Siobhan’s mouth opened in a gasp as a sleek pale-blue shape emerged almost exactly where the man had said it would. After a moment the creature disappeared again, but there seemed to be a second dolphin just behind it. And then a third. There were laughs and whoops from the spectators.
‘Feeding time,’ the expert explained. ‘When the current’s right, they hang around here until their bellies are full.’
‘Did you see?’ Clarke was asking Rebus.
‘I saw,’ he said. But his attention had been caught by the opposite shore. There seemed to be battlements there.
‘Fort George,’ the man on the folding seat said, as if reading Rebus’s mind. Then he got busy with his camera as the dolphins broke the surface again. Clarke had taken out her phone and snapped a photo, but was disappointed with the result. She angled the screen towards Rebus. Too far away, and the dolphins themselves too similar in colour to the water around them.
‘Here,’ the man said, handing her his binoculars. She thanked him and pressed them to her eyes, adjusting the focus. Rebus stood with his hands in his pockets. A couple of the onlookers were tourists — tanned faces, brand-new mountain jackets, bought to ward off anything the Scottish climate threw at them. They were grinning whenever anyone made eye contact. One woman had brought her dog, and she was soon off again, rounding the point and tossing a ball for the collie to fetch. After a couple of minutes Rebus retreated to the lighthouse’s boundary wall, seeking enough shelter to get a cigarette lit. The show seemed to be over anyway. Clarke had handed back the binoculars and was being shown some of the photographer’s collection of shots. She caught up with Rebus and they started walking towards the car.
‘Fun?’ he asked her.
She nodded. ‘It’s good to be reminded there’s another world out there.
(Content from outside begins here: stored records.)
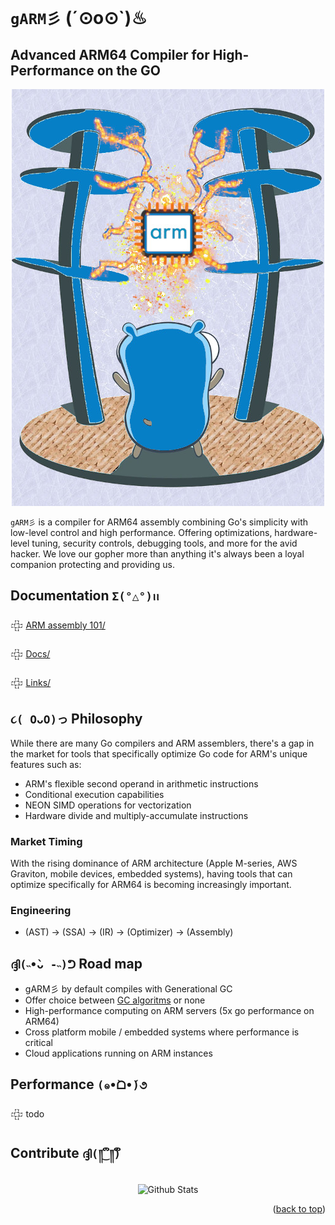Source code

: 

# `gARM彡` (´⊙o⊙`)♨
## Advanced ARM64 Compiler for High-Performance on the GO
<div align="center">
    <img src="docs/img/gomania.jpg" alt="Logo">
</div>

`gARM彡` is a compiler for ARM64 assembly combining Go's simplicity with low-level control and high performance. Offering optimizations, hardware-level tuning, security controls, debugging tools, and more for the avid hacker.
We love our gopher more than anything it's always been a loyal companion protecting and providing us.

## Documentation `Σ(°△°)ꪱꪱ`

𒇫 [ARM assembly 101/](docs/asm/0_intro.md)

𒇫 [Docs/](docs/docs.md)

𒇫 [Links/](docs/links.md)

## `૮( OᴗO)っ` Philosophy

While there are many Go compilers and ARM assemblers, there's a gap in the market for tools that specifically optimize Go code for ARM's unique features such as:

- ARM's flexible second operand in arithmetic instructions
- Conditional execution capabilities
- NEON SIMD operations for vectorization
- Hardware divide and multiply-accumulate instructions

### Market Timing 

With the rising dominance of ARM architecture (Apple M-series, AWS Graviton, mobile devices, embedded systems), having tools that can optimize specifically for ARM64 is becoming increasingly important.

### Engineering

- (AST) -> (SSA) -> (IR) -> (Optimizer) -> (Assembly)

## `ദ്ദി(˵•̀ᴗ -˵)ᕤ` Road map

- gARM彡 by default compiles with Generational GC
- Offer choice between [GC algoritms](docs/gc.md) or none
- High-performance computing on ARM servers (5x go performance on ARM64)
- Cross platform mobile / embedded systems where performance is critical
- Cloud applications running on ARM instances

## Performance `(๑•̀ᗝ•́)૭` 

𒇫 todo 

## Contribute `ദ്ദി(༎ຶ‿༎ຶ)` 

<p align="center">
        <img src="https://raw.githubusercontent.com/bornmay/bornmay/Update/svg/Bottom.svg" alt="Github Stats" />
</p>
<p align="right">(<a href="#top">back to top</a>)</p>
Maybe we’d see seals, too, if we hung around long enough.’
‘Or selkies, even.’
‘Did you finish reading that book?’
He shook his head, dodging a puddle in the car park. There was a cairn in front of the Saab and he went to take a look at it. A plaque told him it was the work of a local school and was dedicated to the Brahan Seer.
‘Now there’s a coincidence,’ Rebus said.
‘What?’
Rebus nodded towards the cairn. ‘He gets a mention in that book.’
‘Who was he?’
‘Supposedly prophesied stuff like oil rigs and the Caledonian Canal. But he might not even have existed.’
‘Like Sawney Bean, you mean?’
‘Exactly.’ Rebus unlocked the Saab. As they closed the doors after them, he turned the ignition and got the heating going.
‘Maybe we can just sit here for a minute,’ Clarke said.
‘Sure.’
She was wriggling the warmth back into her body. ‘And you can tell me a story.’
‘What kind of story?’
‘From your book.’
‘I didn’t finish it.’
‘Go on,’ she encouraged him.
Rebus stared out towards the water while he made up his mind. ‘There’s one about a selkie, actually,’ he said eventually. ‘It’s supposed to have happened in the south-west, on the coast outside Kirkcudbright. Young lad there saw a creature emerge from the water and it scared him, so he killed it, which brought bad luck to the surrounding area. The local landowner didn’t like that, but the villagers protected the boy.’